> Collected material

★ ★ ★

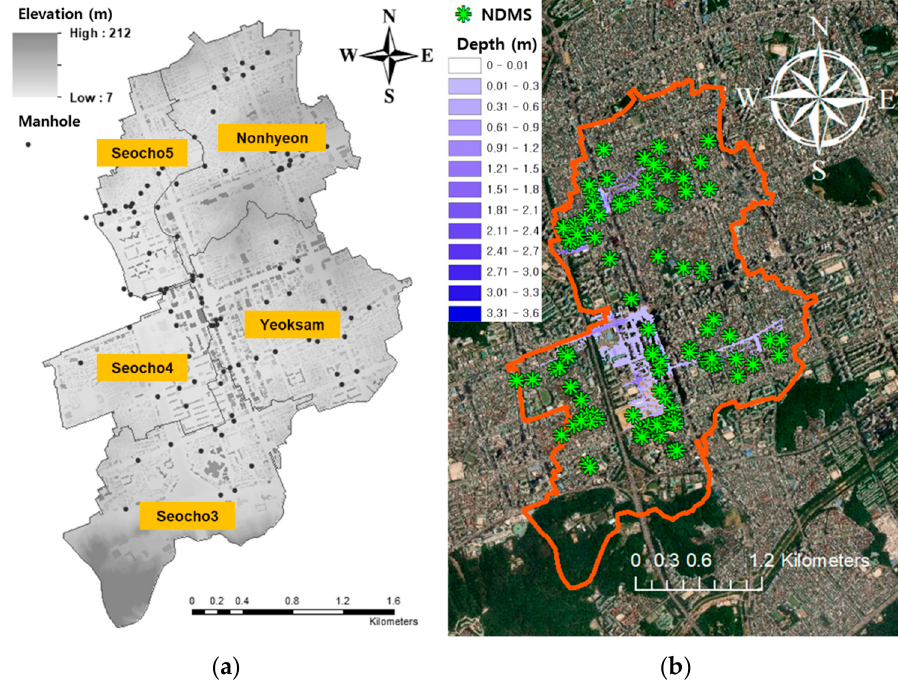
Figure 2. Study area and validation. ( a ) Flooded Manhole; ( b ) Flood Simulation and National Disaster Management System (NDMS).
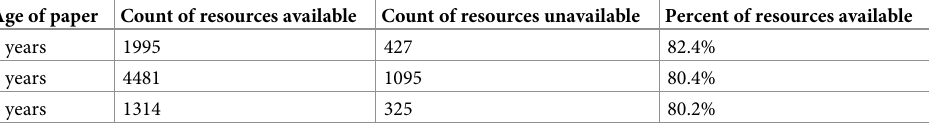
Table 2. Availability of resources by age of the associated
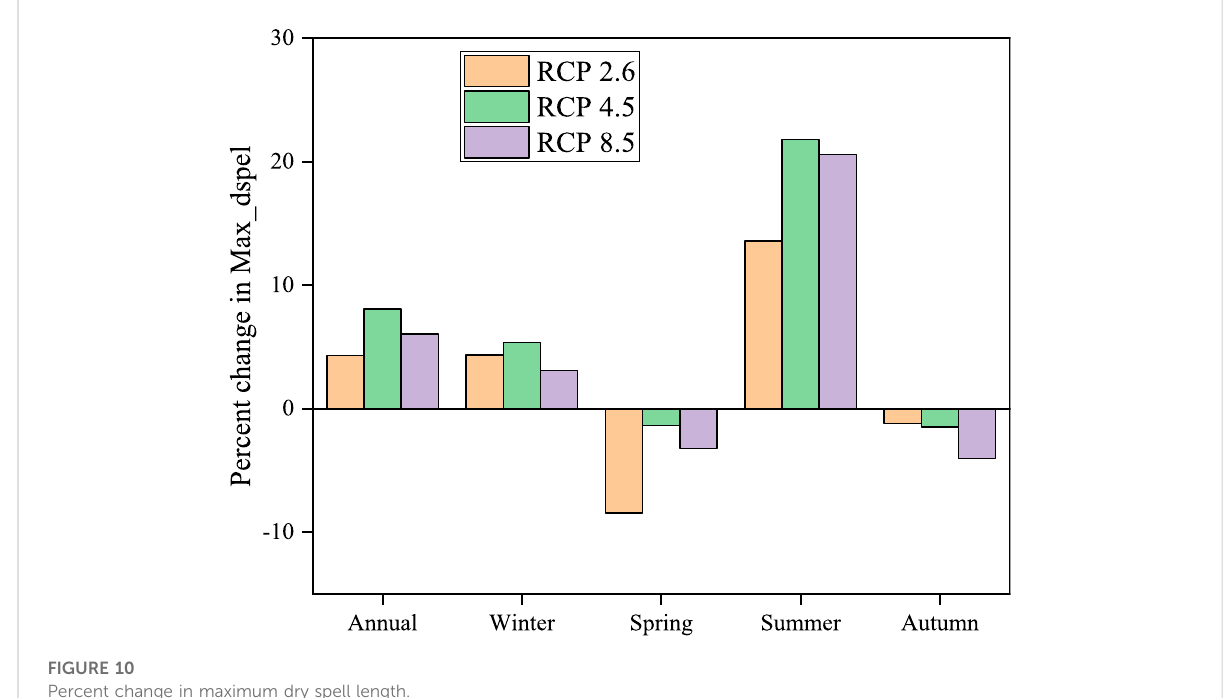
FIGURE 10 Percent change in maximum dry spell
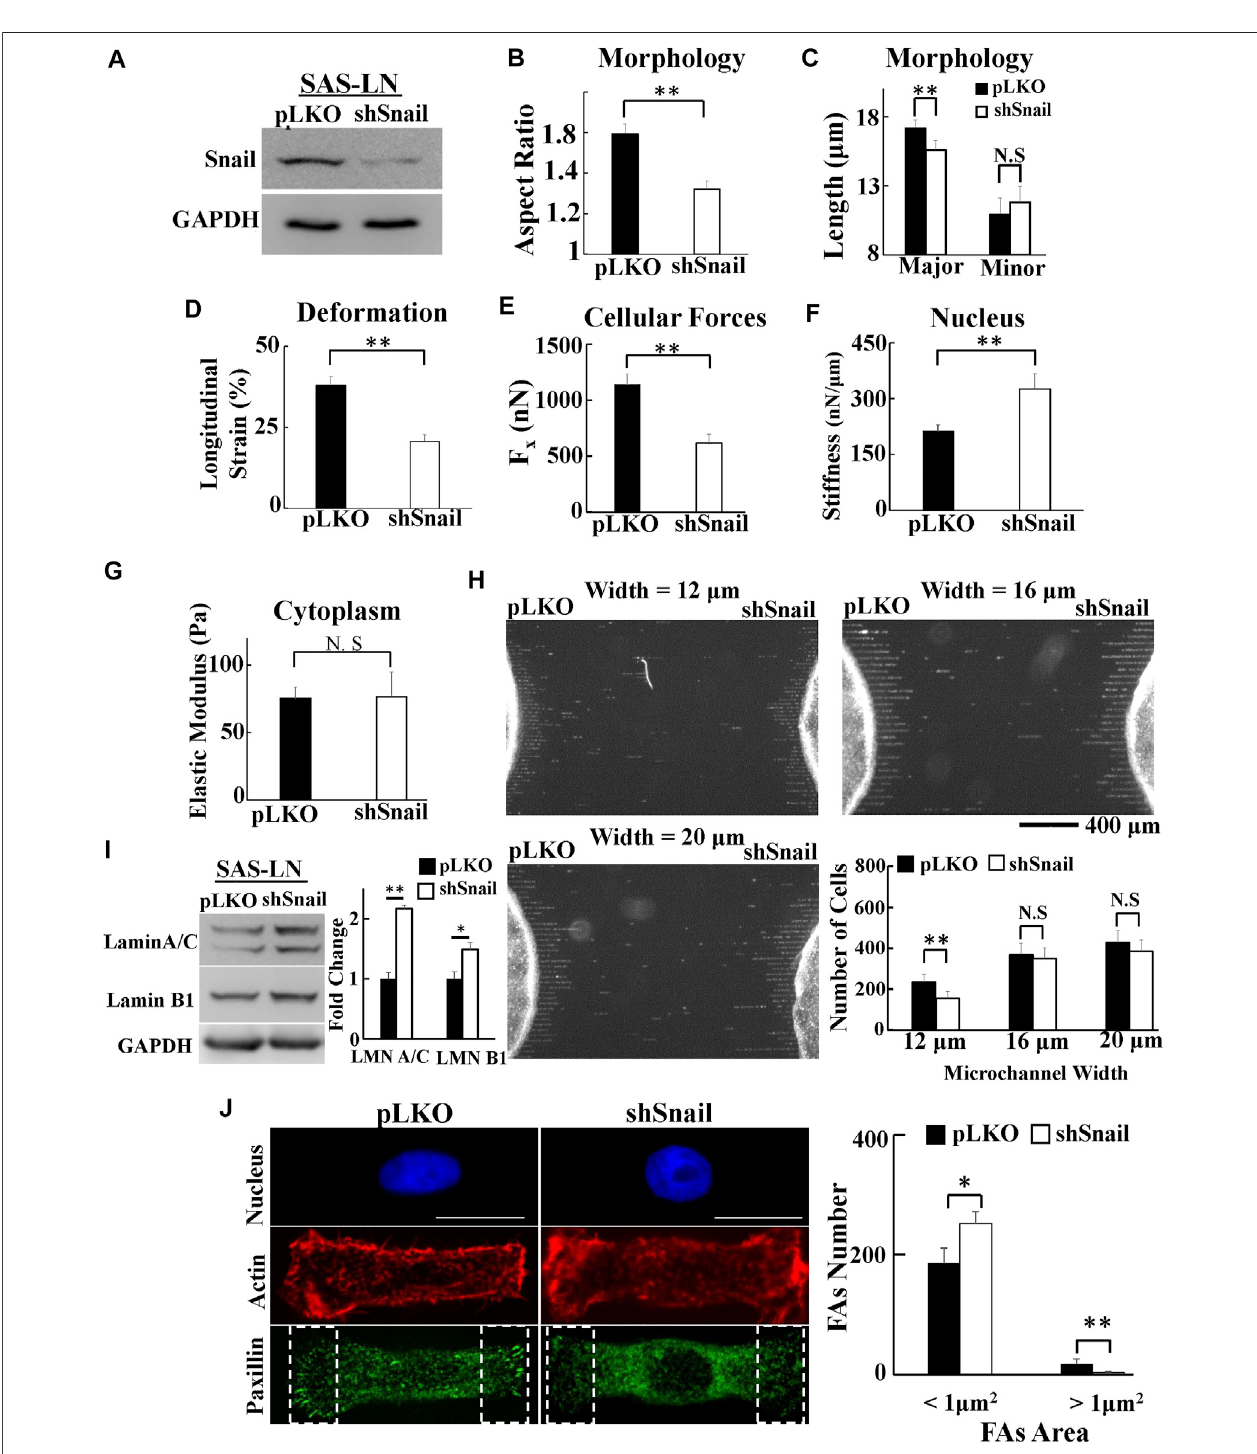
FIGURE6| TheeffectofSnail-knockdownonthebiomolecularandbiomechanical properties ofLN-metastatic HNSCCcells(SAS-LN). (A) WesternblotofSnail in control (SAS-LN-pLKO) using pLKO-shCtrl and Snail1-knockdown SAS-LN cells (SAS-LN-shSnail) using pLKO-shSnail, with GAPDH as a loading control. (B-C) Knockdown of Snail induced a round morphology of cell nuclei. (D-G) Knockdown of Snail reduced the longitudinal strain of cell nuclei and elongation forces (F x ), enhancednuclearstiffness,butrenderedsmallereffectoncytoplasmicstiffness.Datarepresentmean±SD(n=15). (H) ThenumbersofSAS-LN-shSnailandSAS- LN-pLKO cells, after invasion for 24hrs from the access ports into the microchannels (with different widths of 12, 16, and 20 μ m). To visualize and count the number of cells in the microchannels, the cell nuclei were stained with Hoechst 33342. The lower right panel shows the invasion capability of SAS-LN-shSnail and SAS-LN-shluc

★ ★ ★

In the listing above, find the line containing "Table 2. Availability" and the line containing "FIGURE 10 Percent change in maximum dry spell", then return both of them and every line between, exactly, without pictures.

Table 2. Availability of resources by age of the associated
FIGURE 10 Percent change in maximum dry spell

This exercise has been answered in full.